It’s pretty obvious that if science involves standing on the shoulders of giants (and the odd pygmy) then exclusive rights to ideas can slow down innovation. Still it’s quite hard to demonstrate this. Some econometric studies are persuasive that it does. But there are presumably cases where patents do at least generate incentives which are instrumental in getting innovation funded. Pharmaceuticals is probably the best example, though patents may be far from the optimal arrangement even there. But the burgeoning of new areas like software and the extension of patents in other areas – the extension of patents to 20 years under TRIPs and patent extensions in pharmaceuticals – has been thoroughly craven and stupid public policy. Sad, but true.
And here’s some hard evidence of the damage gene patenting does.

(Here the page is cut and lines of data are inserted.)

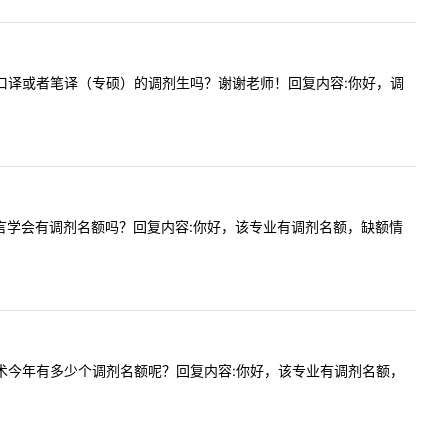
接受法语口译或者笔译（专硕）的调剂生吗？谢谢老师！回复内容:你好，调
及应用语言学会有调剂名额吗？回复内容:你好，该专业有调剂名额，缺额情
代教育技术今年有多少个调剂名额呢？回复内容:你好，该专业有调剂名额，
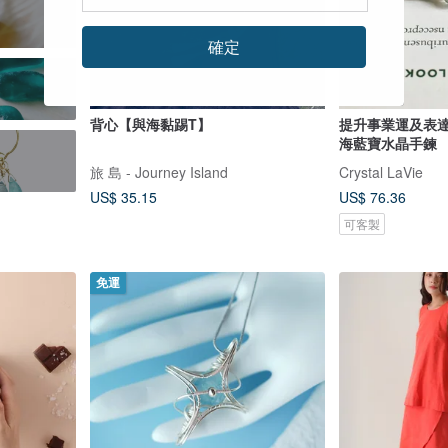
確定
背心【與海黏踢T】
提升事業運及表達
海藍寶水晶手鍊
旅 島 - Journey Island
Crystal LaVie
US$ 35.15
US$ 76.36
可客製
免運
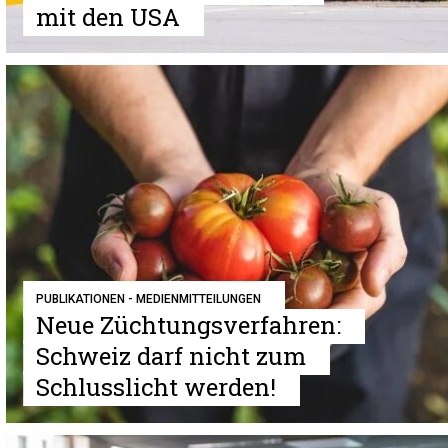
mit den USA
PUBLIKATIONEN - MEDIENMITTEILUNGEN
Neue Züchtungsverfahren:
Schweiz darf nicht zum
Schlusslicht werden!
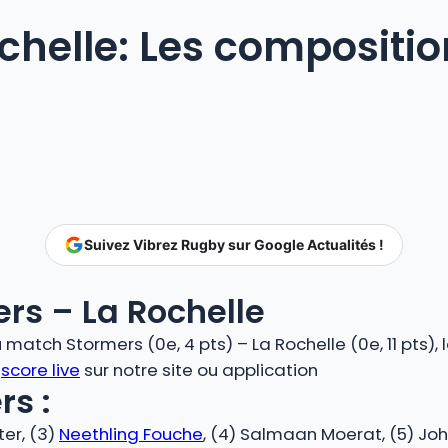
chelle: Les compositi
Suivez Vibrez Rugby sur Google Actualités !
rs – La Rochelle
atch Stormers (0e, 4 pts) – La Rochelle (0e, 11 pts), 
n
score live
sur notre site ou application
s :
er, (3)
Neethling Fouche
, (4) Salmaan Moerat, (5) John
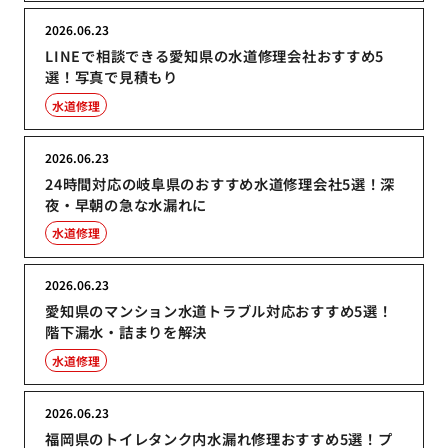
2026.06.23
LINEで相談できる愛知県の水道修理会社おすすめ5
選！写真で見積もり
水道修理
2026.06.23
24時間対応の岐阜県のおすすめ水道修理会社5選！深
夜・早朝の急な水漏れに
水道修理
2026.06.23
愛知県のマンション水道トラブル対応おすすめ5選！
階下漏水・詰まりを解決
水道修理
2026.06.23
福岡県のトイレタンク内水漏れ修理おすすめ5選！プ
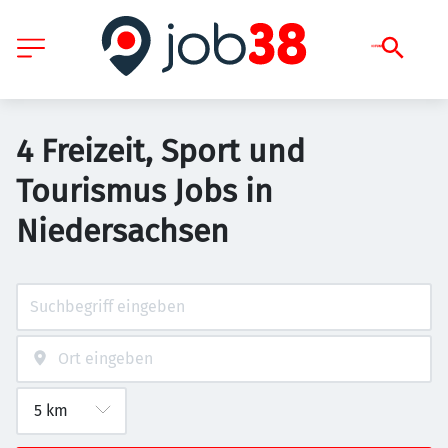
4 Freizeit, Sport und
Tourismus Jobs in
Niedersachsen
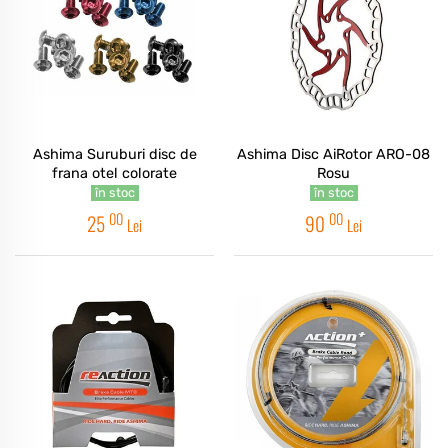
Ashima Suruburi disc de
Ashima Disc AiRotor ARO-08
frana otel colorate
Rosu
în stoc
în stoc
00
00
25
90
Lei
Lei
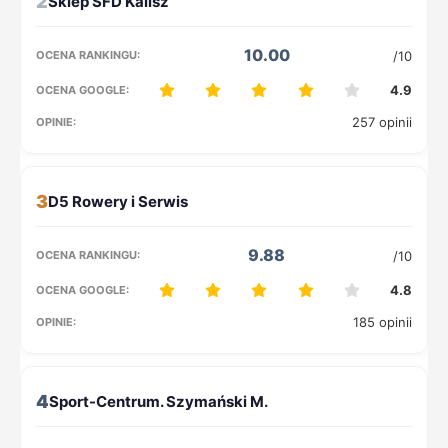
2
10.00
/10
4.9
257 opinii
3
9.88
/10
4.8
185 opinii
4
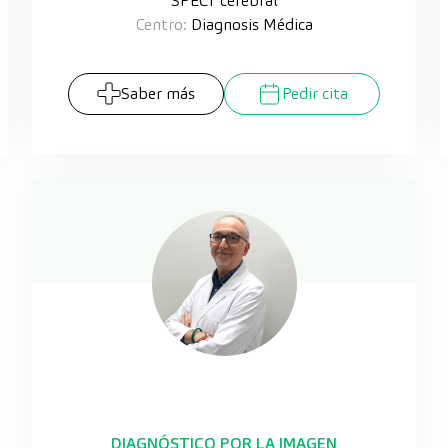
SPECT cerebral
Centro:
Diagnosis Médica
Saber más
Pedir cita
DIAGNÓSTICO POR LA IMAGEN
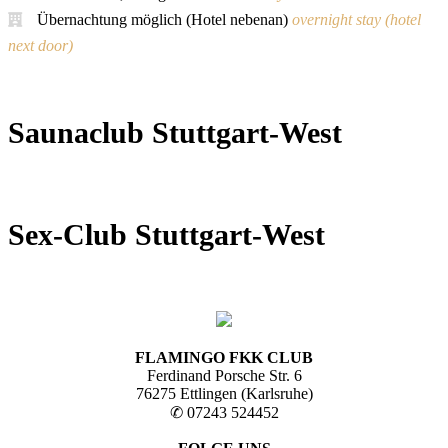
Übernachtung möglich (Hotel nebenan)
overnight stay (hotel
next door)
Saunaclub Stuttgart-West
Sex-Club Stuttgart-West
FLAMINGO FKK CLUB
Ferdinand Porsche Str. 6
76275 Ettlingen (Karlsruhe)
✆ 07243 524452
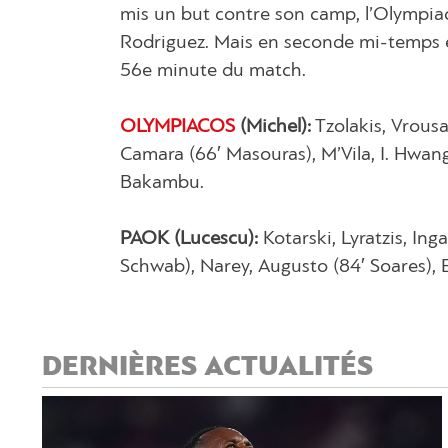
mis un but contre son camp, l’Olympiac
Rodriguez. Mais en seconde mi-temps et
56e minute du match.
OLYMPIACOS
(Michel):
Tzolakis, Vrousa
Camara (66′ Masouras), M’Vila, I. Hwang,
Bakambu.
PAOK (Lucescu):
Kotarski, Lyratzis, Inga
Schwab), Narey, Augusto (84′ Soares), E
DERNIÈRES ACTUALITÉS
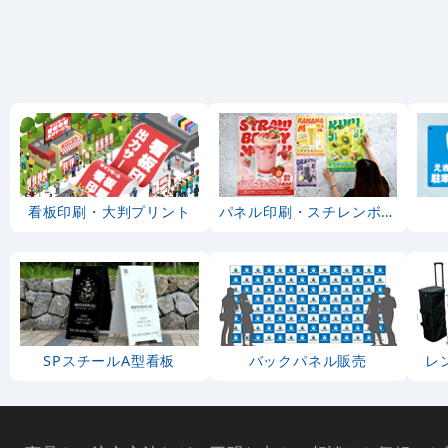
看板印刷・大判プリント
パネル印刷・スチレンボード
SPスチールA型看板
バックパネル販売
レ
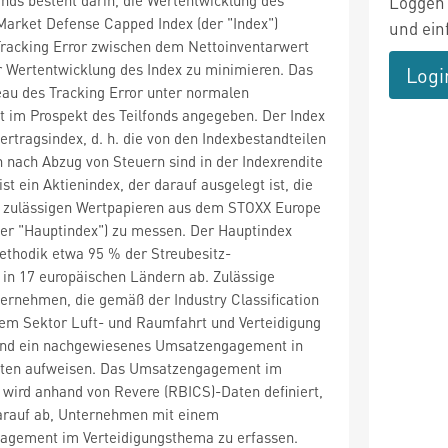
Loggen 
Market Defense Capped Index (der "Index")
und ein
Tracking Error zwischen dem Nettoinventarwert
r Wertentwicklung des Index zu minimieren. Das
Logi
eau des Tracking Error unter normalen
t im Prospekt des Teilfonds angegeben. Der Index
ertragsindex, d. h. die von den Indexbestandteilen
 nach Abzug von Steuern sind in der Indexrendite
ist ein Aktienindex, der darauf ausgelegt ist, die
 zulässigen Wertpapieren aus dem STOXX Europe
der "Hauptindex") zu messen. Der Hauptindex
thodik etwa 95 % der Streubesitz-
 in 17 europäischen Ländern ab. Zulässige
ernehmen, die gemäß der Industry Classification
em Sektor Luft- und Raumfahrt und Verteidigung
und ein nachgewiesenes Umsatzengagement in
täten aufweisen. Das Umsatzengagement im
 wird anhand von Revere (RBICS)-Daten definiert,
darauf ab, Unternehmen mit einem
agement im Verteidigungsthema zu erfassen.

Intellectual Property Rights and Innovation: Evidence from the Human Genome by Heidi L. Williams – #16213 (AG HC PR)
Abstract:
This paper provides empirical evidence on how intellectual property (IP) on a given technology affects subsequent innovation. To shed light on this question, I analyze the sequencing of the human genome by the public Human Genome Project and the private firm Celera, and estimate the impact of Celera’s gene-level IP on subsequent scientific research and product development outcomes. Celera’s IP applied to genes sequenced first by Celera, and was removed when the public effort re-sequenced those genes. I test whether genes that ever had Celera’s IP differ in subsequent innovation, as of 2009, from genes sequenced by the public effort over the same time period, a comparison group that appears balanced on ex ante gene-level observables. A complementary panel analysis traces the effects of removal of Celera’s IP on within-gene flow measures of subsequent innovation. Both analyses suggest Celera’s IP led to reductions in subsequent scientific research and product development outcomes on the order of 30 percent. Celera’s short-term IP thus appears to have had persistent negative effects on subsequent innovation relative to a counterfactual of Celera genes having always been in the public domain.
The U.S. Constitution empowers Congress “To promote the Progress of Science and useful Arts, by securing for limited Times to Authors and Inventors the exclusive Right to their respective Writings and Discoveries.”
It does not empower Congress to INHIBIT the progress of science and the useful arts. To the extent that U.S. patents or copyrights inhibit progress, they are unconstitutional.